Cysu / open-reid

Open source person re-identification library in python
https://cysu.github.io/open-reid/
MIT License
1.34k stars 349 forks source link

Speeding up CMC #42

Open Rizhiy opened 6 years ago

Rizhiy commented 6 years ago

CMC is currently taking a long time to compute, so long that for me it takes longer on dukemtmc to do validation than to calculate the epoch. I noticed that CMC is currently single-threaded, is it possible to make it multi-threaded?

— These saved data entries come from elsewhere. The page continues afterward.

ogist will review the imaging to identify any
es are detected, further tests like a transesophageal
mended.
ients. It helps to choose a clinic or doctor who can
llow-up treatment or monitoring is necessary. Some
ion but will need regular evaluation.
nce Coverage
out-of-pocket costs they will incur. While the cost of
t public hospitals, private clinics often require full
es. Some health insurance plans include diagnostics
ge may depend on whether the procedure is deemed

e.g. can I pool this loop:

    for i in range(m):
        # Filter out the same id and same camera
        valid = ((gallery_ids[indices[i]] != query_ids[i]) |
                 (gallery_cams[indices[i]] != query_cams[i]))
        if separate_camera_set:
            # Filter out samples from same camera
            valid &= (gallery_cams[indices[i]] != query_cams[i])
        if not np.any(matches[i, valid]):
            continue
        if single_gallery_shot:
            repeat = 10
            gids = gallery_ids[indices[i][valid]]
            inds = np.where(valid)[0]
            ids_dict = defaultdict(list)
            for j, x in zip(inds, gids):
                ids_dict[x].append(j)
        else:
            repeat = 1
        for _ in range(repeat):
            if single_gallery_shot:
                # Randomly choose one instance for each id
                sampled = (valid & _unique_sample(ids_dict, len(valid)))
                index = np.nonzero(matches[i, sampled])[0]
            else:
                index = np.nonzero(matches[i, valid])[0]
            delta = 1. / (len(index) * repeat)
            for j, k in enumerate(index):
                if k - j >= topk:
                    break
                if first_match_break:
                    ret[k - j] += 1
                    break
                ret[k - j] += delta
        num_valid_queries += 1

?

Cysu commented 6 years ago

@Rizhiy, thank you very much for spotting the issue. Multi-threading would definitely help. But I’m not sure if simply using Pool is Ok, as the current implementation writes to the same ret array. Maybe need to create multiple resulting CMC arrays each for a query and reduce them after the pool.

Any pull requests are welcome! I will also try to look into the problem.